В ностальгическом будущем зрение ищет опору, Собирая в огромный букет флоксов желтый туман. Тень коснулась руки - опираясь на самообман, Тело вздрогнуло... словно дверь отворили и штору
Сквозняком подняло. Ночь похожа на день, как молчанье похоже на речь, - Так проникнемся ночью, что нас разрывает и душит! - Мы на ощупь, по памяти, что, как сердце, все глуше и глуше, Лепим из пустоты все, что сможем пока уберечь.
(Книга поэтик. Картография любви. Безответность дыхания. Эта ночь разрывает меня тишиной...)
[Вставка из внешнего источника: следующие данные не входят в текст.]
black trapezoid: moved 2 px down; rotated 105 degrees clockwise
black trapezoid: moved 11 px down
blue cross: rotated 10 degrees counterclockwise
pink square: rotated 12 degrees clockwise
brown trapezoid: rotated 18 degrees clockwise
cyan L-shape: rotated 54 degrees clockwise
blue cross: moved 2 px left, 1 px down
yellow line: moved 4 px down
Видимо, "вокультуривание" - это важный для Шишкина личностный путь: то ли жизнь его по-современному мобильна и болтлива, поэтому он входит в камеру-обскуру своей души помолчать и полетать в культурной невесомости; то ли добывать свою любовь к фламандской живописи и "Столбцам" Заболоцкого ему пришлось не естественным путем - как впитывают ее дети из интеллигентных семей, - а революционным... Не знаю - только предполагаю, почему ему кажется сверхценностью то, от чего русская поэзия давно устала. Похоже, что ему нет никакого дела и до этой усталости... Уважаю.
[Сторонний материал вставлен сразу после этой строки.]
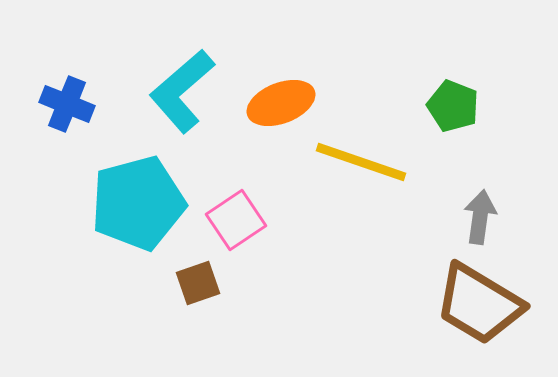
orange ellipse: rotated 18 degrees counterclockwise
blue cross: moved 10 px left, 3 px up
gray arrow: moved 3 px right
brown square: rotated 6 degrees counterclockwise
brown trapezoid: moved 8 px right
Книга Хельги Ольшванг "Тростник:" (СПб: "Издательство Пушкинского фонда", 2003 - 80 с.), изданная как "книжка-малышка", - такая же молчаливая книга такого же "спутника" земли, которому ничего не стоит нарушить законы земного или словесного притяжения. Поэтесса считает порядок слов совершенно свободным и часто стихотворение у нее оканчивается потому, что фраза ломается на слова и словосочетания, рассыпается в словесный щебень - этакое необарокко с руинами, обвитыми лозой, с пучками травы, пробившимися в трещинах камня:
Спеши - не спеши, но оба опавших платья перешагнешь, стран, представая там
нагим, лепеча об изгнании, о проклятье двуязыкие жалобы не понимающим их садам.
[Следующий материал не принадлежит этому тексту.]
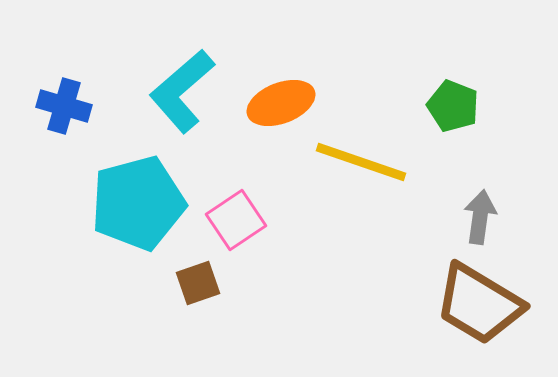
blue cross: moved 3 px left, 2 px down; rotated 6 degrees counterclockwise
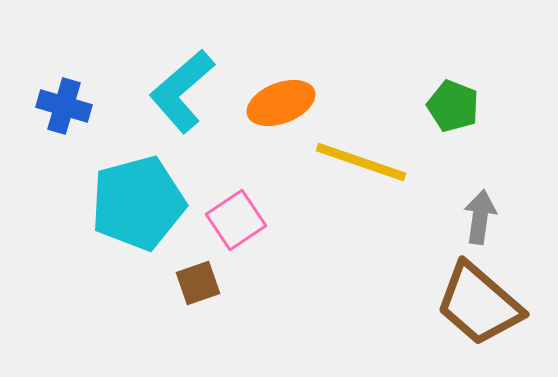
brown trapezoid: rotated 10 degrees clockwise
(Морщит в плечах материк...)
Чье терпение раньше иссякнет: ветки - указывать вверх? Мое - оставаться тут? Голосов отвечать на стук "к ней пока нельзя, нет, пока нельзя", "вас позовут".
Или из капельницы - верблюдов, проникать сквозь иглу, караваном, в кровь? И даст ли к отплытию залп, знак - срочно покинуть кров, верба, серым застыв салютом?
(Чье терпение раньше иссякнет...)
Состояние хрупкости бытия, зависание между землей и небом, жизнью и смертью очень точно передает эта особенность поэтики Хельги Ольшванг - интонационно гладкий стих, к концу начинающий спотыкаться и рассыпающийся совсем. Там, где эта особенность заострена и сюжетно поддержана, получается особенно эффектно:
Утро отворяется. Упасть в сад
тень оконного креста изготовилась, и замирает паства птиц, молитвенники пролистав.
................................................
Прерывая в кухне ссору, злостным, правнучка Франциска: "Гад, - ором, - пропади ты...", крошек горсть им, "...пропадом!" - бросает в сад.
Стихи, составляющие книгу "Тростник:", - отрывки речи, произносимой "про себя", внутреннего монолога, состоящего из констатаций, не предполагающего ни слушателя, ни собеседника. Даже стихотворение с названием "Вслух:" остается все в той же беззвучной системе:
Сами укроются, сами уймутся, состарясь,
дети, и сами себя обличат. Имя забытое: ты, красота, грязь, грядки на родине, чад, каша, наследство.
Ходи - не ходи теперь, призрак, беспечные спят. Все, что казалось немыслимым вытерпеть, - рай, обращенное вспять.
Стихи Хельги Ольшванг прелестны своей хрупкой странностью, приверженностью секунде, о которой умному современнику не приходится "думать свысока". Они интересны каким-то едва уловимым и почти неописуемым ракурсом "мимобытия", в которое трагизм прерывистой строки, открытый век назад Иннокентием Анненским, превратился в нынешнем посттрагическом мире.